I'm troubleshooting and issue with load balancing connections from the NC client to the Juniper VPN servers. First off I don't have access to the servers, versions, cluster or that information. I do know that I have 2 issues with load balancing.
The first is with load balancing between 2 vpn servers in geographically different locations. The admins use DNS round robin to direct users between the 2 servers. I know there is a knowledge article about this but it does not seem to match what I am seeing. Users get a session time out error when building the VPN connection. I have seen this happen when the user receives a different IP when building the VPN connection. The connection does not bounce (connect and reconnect) like the knowledge article states. The KB article is KB14355.
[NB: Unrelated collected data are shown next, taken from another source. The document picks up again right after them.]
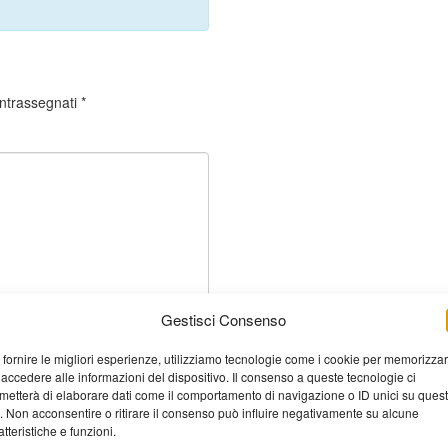
ontrassegnati
*
Gestisci Consenso
 fornire le migliori esperienze, utilizziamo tecnologie come i cookie per memorizza
 accedere alle informazioni del dispositivo. Il consenso a queste tecnologie ci
metterà di elaborare dati come il comportamento di navigazione o ID unici su ques
o. Non acconsentire o ritirare il consenso può influire negativamente su alcune
atteristiche e funzioni.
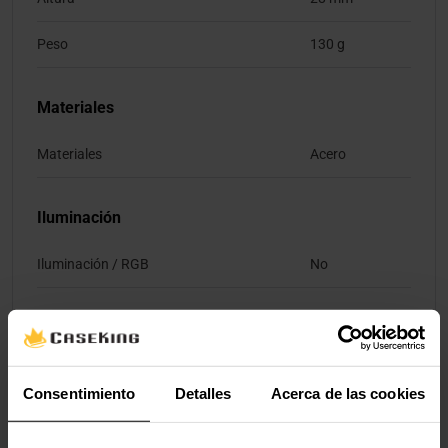
Peso
130 g
Materiales
Materiales
Acero
Iluminación
Iluminación / RGB
No
Valoraciones
Consentimiento
Detalles
Acerca de las cookies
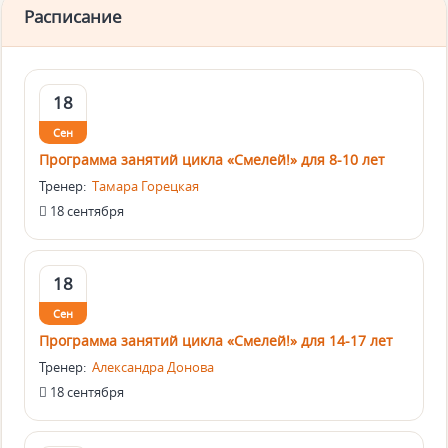
Расписание
18
Сен
Программа занятий цикла «Смелей!» для 8-10 лет
Тренер:
Тамара Горецкая
18 сентября
18
Сен
Программа занятий цикла «Смелей!» для 14-17 лет
Тренер:
Александра Донова
18 сентября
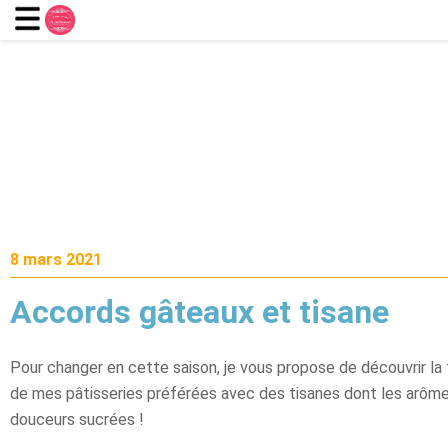
8 mars 2021
Accords gâteaux et tisane
Pour changer en cette saison, je vous propose de découvrir l
de mes pâtisseries préférées avec des tisanes dont les arôme
douceurs sucrées !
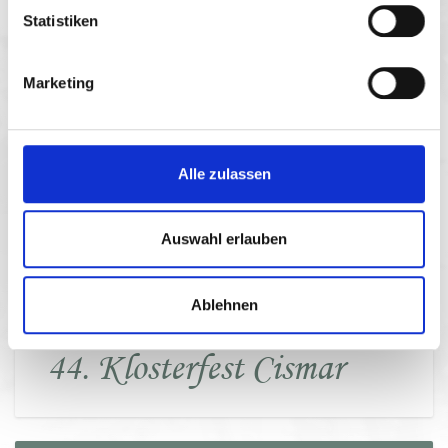
Statistiken
07.08.2026 - 09.08.2026
Marketing
mehr dazu
Alle zulassen
Auswahl erlauben
Ablehnen
44. Klosterfest Cismar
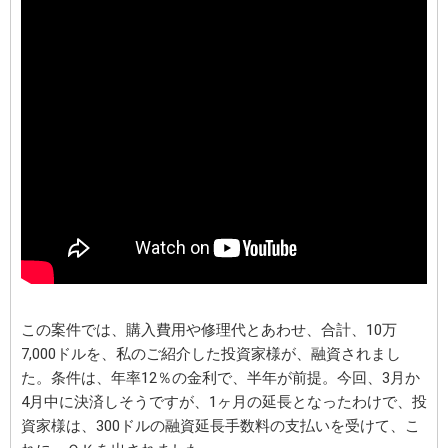
この案件では、購入費用や修理代とあわせ、合計、10万
7,000ドルを、私のご紹介した投資家様が、融資されまし
た。条件は、年率12％の金利で、半年が前提。今回、3月か
4月中に決済しそうですが、1ヶ月の延長となったわけで、投
資家様は、300ドルの融資延長手数料の支払いを受けて、こ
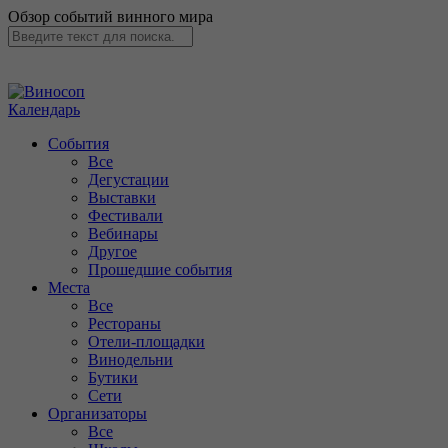
Обзор событий винного мира
Календарь
События
Все
Дегустации
Выставки
Фестивали
Вебинары
Другое
Прошедшие события
Места
Все
Рестораны
Отели-площадки
Винодельни
Бутики
Сети
Организаторы
Все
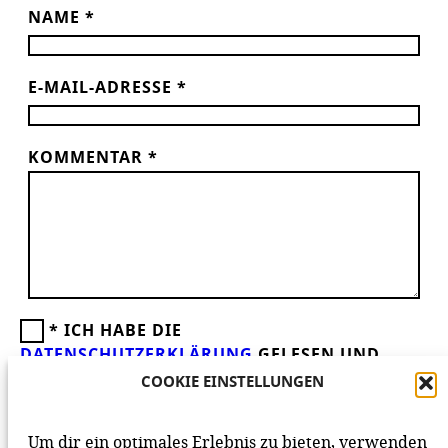
NAME
*
E-MAIL-ADRESSE
*
KOMMENTAR
*
*
ICH HABE DIE
DATENSCHUTZERKLÄRUNG
GELESEN UND
AKZEPTIERE DIESE.
WIR FREUEN UNS ÜBER
COOKIE EINSTELLUNGEN
DEINEN KOMMENTAR ZUM BEITRAG!
BEACHTE BITTE UNSERE
NETIQUETTE
ZUM
Um dir ein optimales Erlebnis zu bieten, verwenden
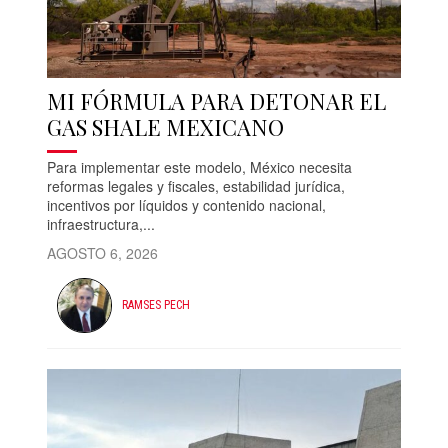
MI FÓRMULA PARA DETONAR EL
GAS SHALE MEXICANO
Para implementar este modelo, México necesita
reformas legales y fiscales, estabilidad jurídica,
incentivos por líquidos y contenido nacional,
infraestructura,...
AGOSTO 6, 2026
RAMSES PECH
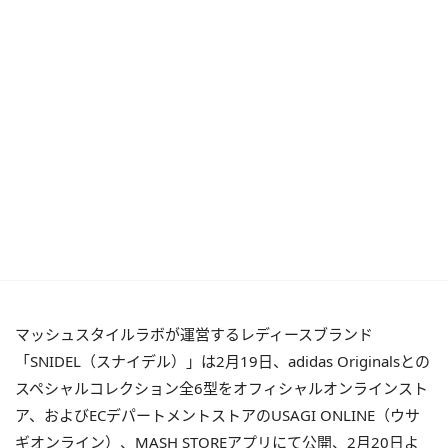
マッシュスタイルラボが運営するレディースブランド
「SNIDEL（スナイデル）」は2月19日、adidas Originalsとの
スペシャルコレクション全6型をオフィシャルオンラインスト
ア、およびECデパートメントストアのUSAGI ONLINE（ウサ
ギオンライン）、MASH STOREアプリにて公開、2月20日よ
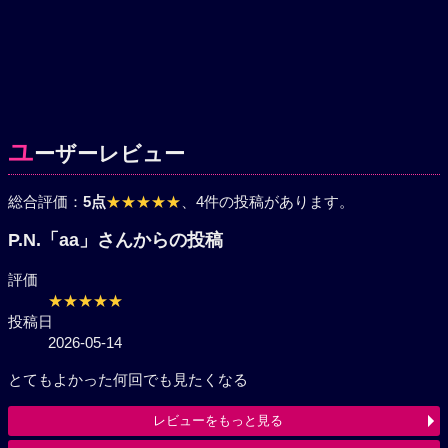
ユ
ーザーレビュー
総合評価：
5点
★★★★★
、4件の投稿があります。
P.N.「aa」さんからの投稿
評価
★★★★★
投稿日
2026-05-14
とてもよかった何回でも見たくなる
レビューをもっと見る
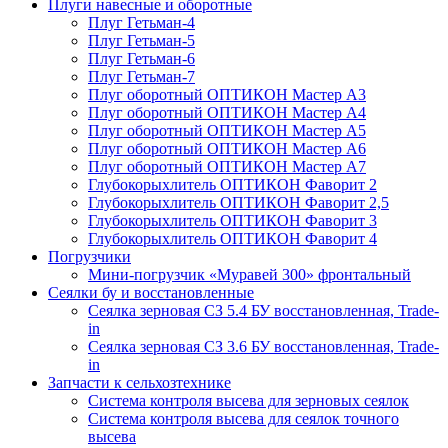
Плуги навесные и оборотные
Плуг Гетьман-4
Плуг Гетьман-5
Плуг Гетьман-6
Плуг Гетьман-7
Плуг оборотный ОПТИКОН Мастер А3
Плуг оборотный ОПТИКОН Мастер А4
Плуг оборотный ОПТИКОН Мастер А5
Плуг оборотный ОПТИКОН Мастер А6
Плуг оборотный ОПТИКОН Мастер А7
Глубокорыхлитель ОПТИКОН Фаворит 2
Глубокорыхлитель ОПТИКОН Фаворит 2,5
Глубокорыхлитель ОПТИКОН Фаворит 3
Глубокорыхлитель ОПТИКОН Фаворит 4
Погрузчики
Мини-погрузчик «Муравей 300» фронтальный
Сеялки бу и восстановленные
Сеялка зерновая СЗ 5.4 БУ восстановленная, Trade-
in
Сеялка зерновая СЗ 3.6 БУ восстановленная, Trade-
in
Запчасти к сельхозтехнике
Система контроля высева для зерновых сеялок
Система контроля высева для сеялок точного
высева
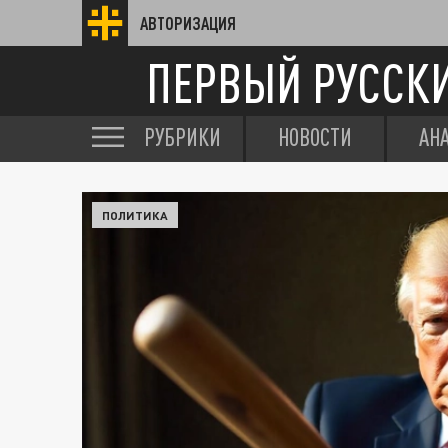
АВТОРИЗАЦИЯ
ПЕРВЫЙ РУССК
РУБРИКИ
НОВОСТИ
АН
ПОЛИТИКА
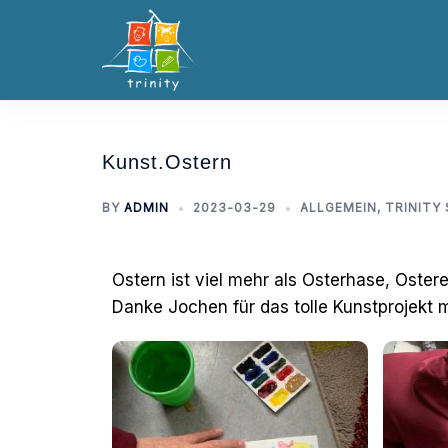
Kunst.Ostern
BY
ADMIN
2023-03-29
ALLGEMEIN
,
TRINITY 
Ostern ist viel mehr als Osterhase, Oste
Danke Jochen für das tolle Kunstprojekt m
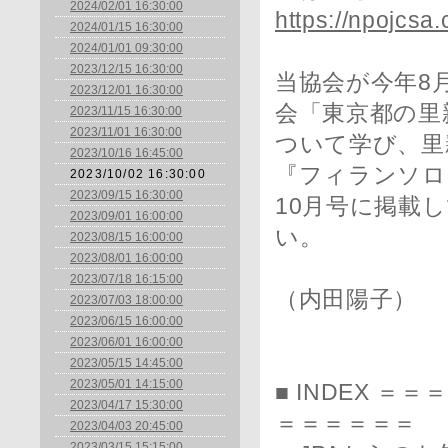
2024/02/01 16:30:00
https://npojcsa
2024/01/15 16:30:00
2024/01/01 09:30:00
2023/12/15 16:30:00
当協会が今年8
2023/12/01 16:30:00
会「東京都の里
2023/11/15 16:30:00
2023/11/01 16:30:00
ついて学び、里
2023/10/16 16:45:00
『フィランソロ
2023/10/02 16:30:00
2023/09/15 16:30:00
10月号に掲載
2023/09/01 16:00:00
い。
2023/08/15 16:00:00
2023/08/01 16:00:00
2023/07/18 16:15:00
（内田陽子）
2023/07/03 18:00:00
2023/06/15 16:00:00
2023/06/01 16:00:00
2023/05/15 14:45:00
2023/05/01 14:15:00
■ INDEX 
2023/04/17 15:30:00
＝＝＝＝＝＝
2023/04/03 20:45:00
2023/03/15 15:15:00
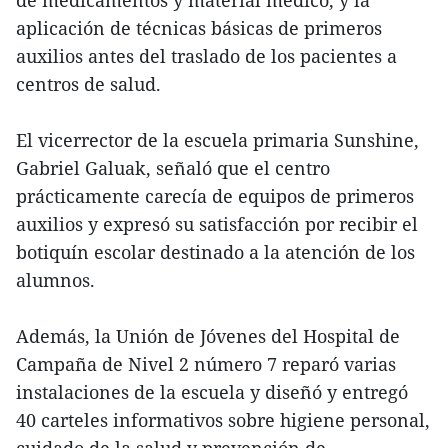
aplicación de técnicas básicas de primeros
auxilios antes del traslado de los pacientes a
centros de salud.
El vicerrector de la escuela primaria Sunshine,
Gabriel Galuak, señaló que el centro
prácticamente carecía de equipos de primeros
auxilios y expresó su satisfacción por recibir el
botiquín escolar destinado a la atención de los
alumnos.
Además, la Unión de Jóvenes del Hospital de
Campaña de Nivel 2 número 7 reparó varias
instalaciones de la escuela y diseñó y entregó
40 carteles informativos sobre higiene personal,
cuidado de la salud y prevención de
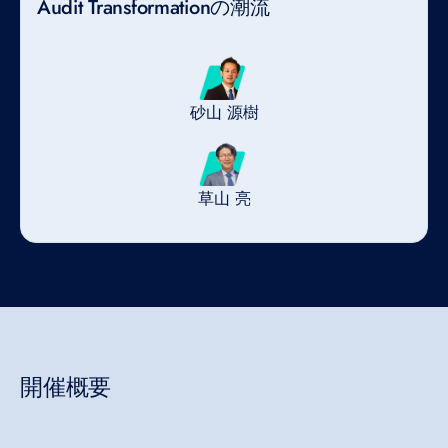
Audit Transformationの潮流
砂山 源樹
草山 亮
開催概要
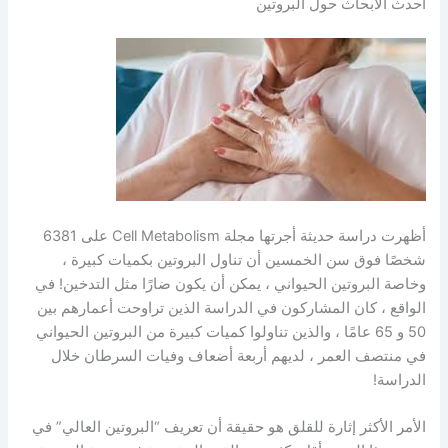
أحدث الأبحاث حول البروتين
أظهرت دراسة حديثة أجرتها مجلة Cell Metabolism على 6381
شخصًا فوق سن الخمسين أن تناول البروتين بكميات كبيرة ،
وخاصة البروتين الحيواني ، يمكن أن يكون ضارًا مثل التدخين! في
الواقع ، كان المشاركون في الدراسة الذين تراوحت أعمارهم بين
50 و 65 عامًا ، والذين تناولوا كميات كبيرة من البروتين الحيواني
في منتصف العمر ، لديهم أربعة أضعاف وفيات السرطان خلال
الدراسة!
الأمر الأكثر إثارة للقلق هو حقيقة أن تعريف “البروتين العالي” في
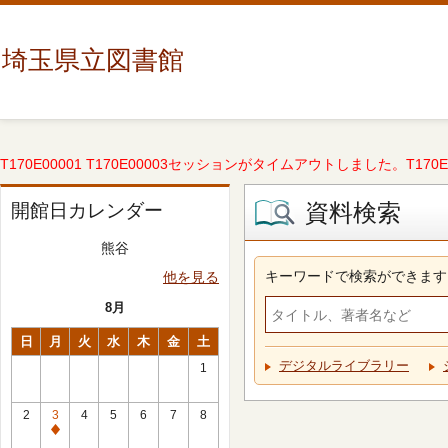
埼玉県立図書館
T170E00001 T170E00003セッションがタイムアウトしました。T170E000
資料検索
開館日カレンダー
熊谷
キーワードで検索ができます
他を見る
8月
日
月
火
水
木
金
土
デジタルライブラリー
1
2
3
4
5
6
7
8
休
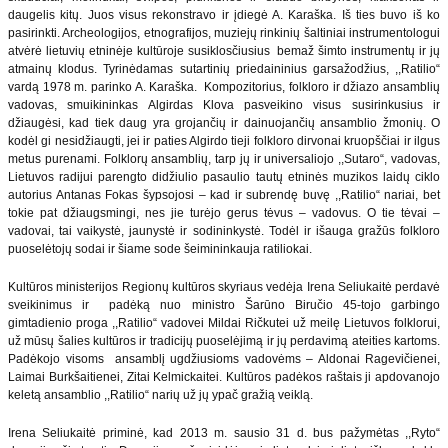
daugelis kitų. Juos visus rekonstravo ir įdiegė A. Karaška. Iš ties buvo iš ko
pasirinkti. Archeologijos, etnografijos, muziejų rinkinių šaltiniai instrumentologui
atvėrė lietuvių etninėje kultūroje susiklosčiusius bemaž šimto instrumentų ir jų
atmainų klodus. Tyrinėdamas sutartinių priedaininius garsažodžius, ,,Ratilio“
vardą 1978 m. parinko A. Karaška. Kompozitorius, folkloro ir džiazo ansamblių
vadovas, smuikininkas Algirdas Klova pasveikino visus susirinkusius ir
džiaugėsi, kad tiek daug yra grojančių ir dainuojančių ansamblio žmonių. O
kodėl gi nesidžiaugti, jei ir paties Algirdo tieji folkloro dirvonai kruopščiai ir ilgus
metus purenami. Folklorų ansamblių, tarp jų ir universaliojo ,,Sutaro“, vadovas,
Lietuvos radijui parengto didžiulio pasaulio tautų etninės muzikos laidų ciklo
autorius Antanas Fokas šypsojosi – kad ir subrendę buvę ,,Ratilio“ nariai, bet
tokie pat džiaugsmingi, nes jie turėjo gerus tėvus – vadovus. O tie tėvai –
vadovai, tai vaikystė, jaunystė ir sodininkystė. Todėl ir išauga gražūs folkloro
puoselėtojų sodai ir šiame sode šeimininkauja ratiliokai.
Kultūros ministerijos Regionų kultūros skyriaus vedėja Irena Seliukaitė perdavė
sveikinimus ir padėką nuo ministro Šarūno Biručio 45-tojo garbingo
gimtadienio proga ,,Ratilio“ vadovei Mildai Ričkutei už meilę Lietuvos folklorui,
už mūsų šalies kultūros ir tradicijų puoselėjimą ir jų perdavimą ateities kartoms.
Padėkojo visoms ansamblį ugdžiusioms vadovėms – Aldonai Ragevičienei,
Laimai Burkšaitienei, Zitai Kelmickaitei. Kultūros padėkos raštais ji apdovanojo
keletą ansamblio ,,Ratilio“ narių už jų ypač gražią veiklą.
Irena Seliukaitė priminė, kad 2013 m. sausio 31 d. bus pažymėtas ,,Ryto“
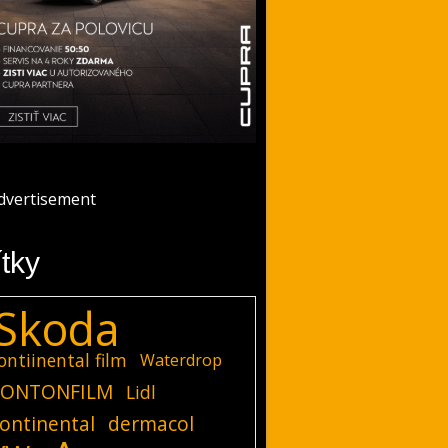
ítky
Skoda
ontiinental film
Waterdrop
ONTONFILM
Lidl
ontinental
dermacol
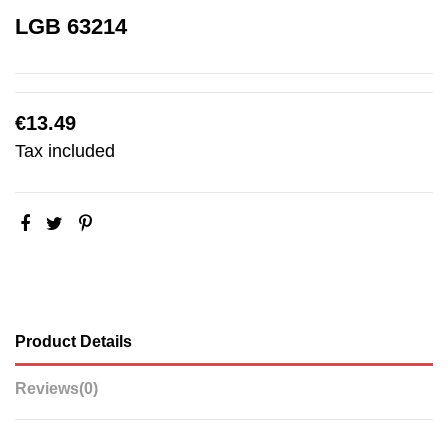
LGB 63214
€13.49
Tax included
Product Details
Reviews
(0)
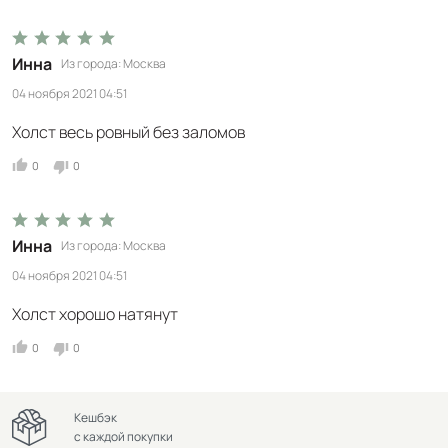
Инна
Из города
Москва
04 ноября 2021 04:51
Холст весь ровный без заломов
0
0
Инна
Из города
Москва
04 ноября 2021 04:51
Холст хорошо натянут
0
0
Кешбэк
с каждой покупки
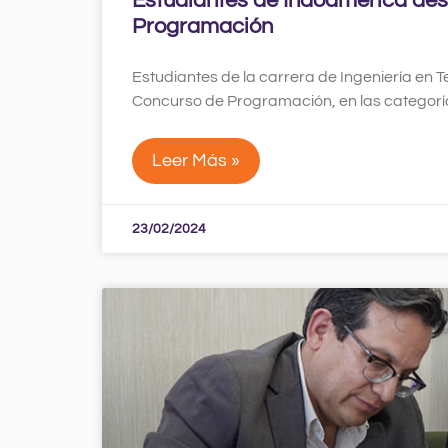
Estudiantes de Indoamérica des
Programación
Estudiantes de la carrera de Ingeniería en T
Concurso de Programación, en las categor
Leer Más »
23/02/2024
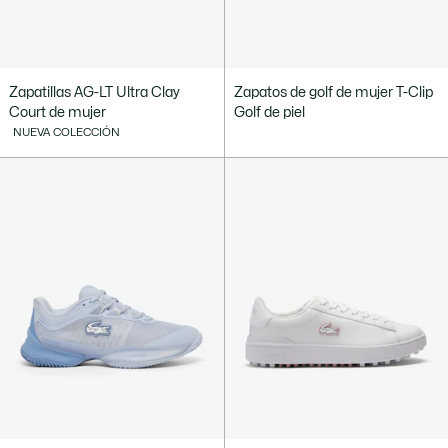
Zapatillas AG-LT Ultra Clay
Zapatos de golf de mujer T-Clip
Court de mujer
Golf de piel
NUEVA COLECCIÓN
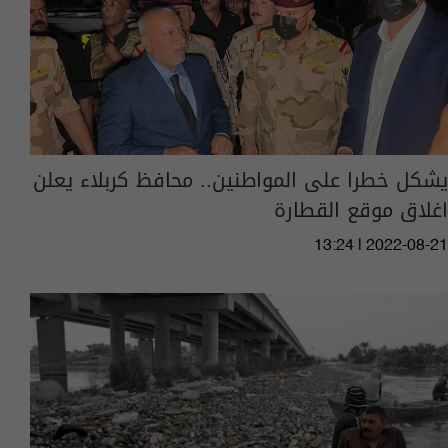
يشكل خطرا على المواطنين.. محافظ كربلاء يعلن
اغلاق موقع القطارة
13:24 | 2022-08-21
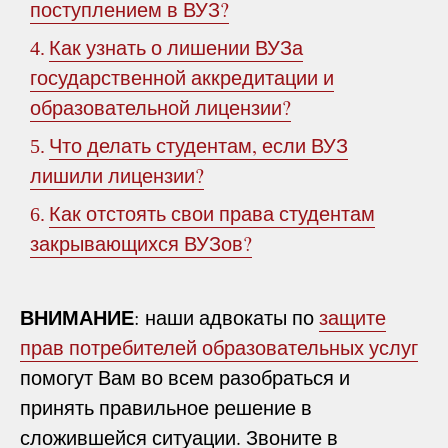
поступлением в ВУЗ?
Как узнать о лишении ВУЗа
4.
государственной аккредитации и
образовательной лицензии?
Что делать студентам, если ВУЗ
5.
лишили лицензии?
Как отстоять свои права студентам
6.
закрывающихся ВУЗов?
ВНИМАНИЕ
: наши адвокаты по
защите
прав потребителей образовательных услуг
помогут Вам во всем разобраться и
принять правильное решение в
сложившейся ситуации. Звоните в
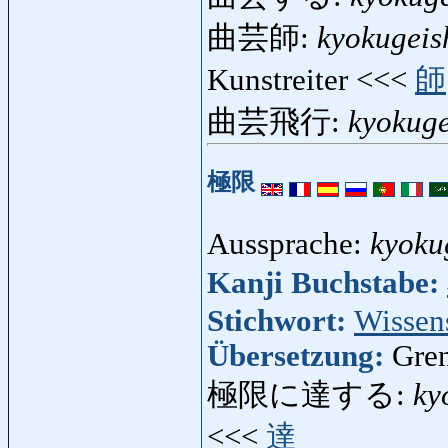
曲芸師:
kyokugeis
Kunstreiter <<<
師
曲芸飛行:
kyokuge
極限
Aussprache:
kyoku
Kanji Buchstabe:
Stichwort:
Wissen
Übersetzung:
Gren
極限に達する:
ky
<<<
達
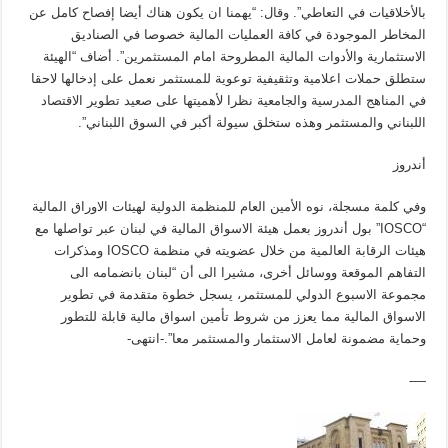
بالأخلاقيات في التعاطي”. وقال: “يهمنا ان يكون هناك أيضا إفصاح كامل عن
المخاطر الموجودة في كافة العمليات المالية خصوصا في الصناديق
الاستثمارية والأدوات المالية المطروحة امام المستثمرين”. أضاف “الهيئة
ستطلق حملات اعلامية وتثقيفية توعوية للمستثمر نعمل على إدخالها لاحقا
في المناهج المدرسية والجامعية نظرا لأهميتها على صعيد تطوير الاقتصاد
اللبناني والمستثمر وهذه ستخلق سيولة أكبر في السوق اللبناني”.
أندروز
وفي كلمة مسجلة، نوه الأمين العام للمنظمة الدولية لهيئات الاوراق المالية
“IOSCO” بول أندروز بعمل هيئة الاسواق المالية في لبنان عبر تواصلها مع
هيئات الرقابة العالمية من خلال عضويته في منظمة IOSCO ومذكرات
التفاهم الموقعة ووسائل أخرى، مشيرا الى أن “لبنان بانضمامه الى
مجموعة الاسبوع الدولي للمستثمر، يسجل خطوة متقدمة في تطوير
الاسواق المالية مما يعزز من شروط تأمين اسواق مالية قابلة للتطور
وحماية مضمونة لعامل الاستثمار والمستثمر معا”.-انتهى-
—-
What about windows vista NC client that causes the round robin DNS to fail? Why doesn't the vista DNS cache keep the 1st IP it receives from the server? The VPN sessions builds multiple TCP connections with the server what are they all for? Will Clustering of the servers solve the problem? What other load balancing techniques are there?
The other issue causes the same symptom. When the user tries to start a vpn session it errors out because the session times out. In this case the load balancing of the proxy servers causes the connection to switch proxy servers and the session then times out. Any comments or solutions would be helpful?
Are you sure the issue is the DNS round-robin?
Have you attempted to log on to each SA using either its IP address or a DNS name which points only to it? Do these work as expected?
If so, I'd do a packet trace from the PC to see if the PC is doing a DNS query at the time the NC session is starting. If this always occurs, and if the address always changes from one SA to the other, I think you'll be certain of what is going on.
In your last paragraph, I don't understand what you mean by "proxy servers". if the source of the traffic coming into the SA changes (because the PC switches what proxy server it is talking to), you may want to ensure that roaming is configured for the role in question.
I'm sure that it is the issue is caused by the DNS round-robin, I just don't know why. If is use the IP address instead of the URL I don't have the problem.
Using netstat I can view the TCP connections while the client is setting up the VPN tunnel. Multiple connections are made and if one of them goes to another SA due to load balancing the connections are dropped and the client displays the error message that the "session has timed out"
In the last paragraph I attempted to describe my other issue where web traffic is load balanced between multiple different proxy servers. As with above if any of the connections made during the building of the VPN tunnel switch between proxy servers the connections are closed and the session times out. I have worked around this by having users specify the IP a proxy server in the browser settings.
In both cases the client seems to be querying DNS for a proxy and VPN server multiple times and getting different IP addresses. I have checked and DNS caching service is running on the PC.
I will attempt to setup a packet capture to figure out what is going on.
Can you confirm this is a supported solution? I was led to believe (it's been a few years...) that geographically disperse active/active clusters would not perform well, so we run two standalone systems with global server load balancing (based on time-to-closest-server).. But I would love to run a cluster because it would make administration so much easier.
We've run geographically disperse, active/active SA-6000 clusters for several years with minimal problems. We've used DNS round-robin load-balancing and GSLB load-balancing both over the years. I think the clustering is key to getting this to work successfully and make management about 10 times easier.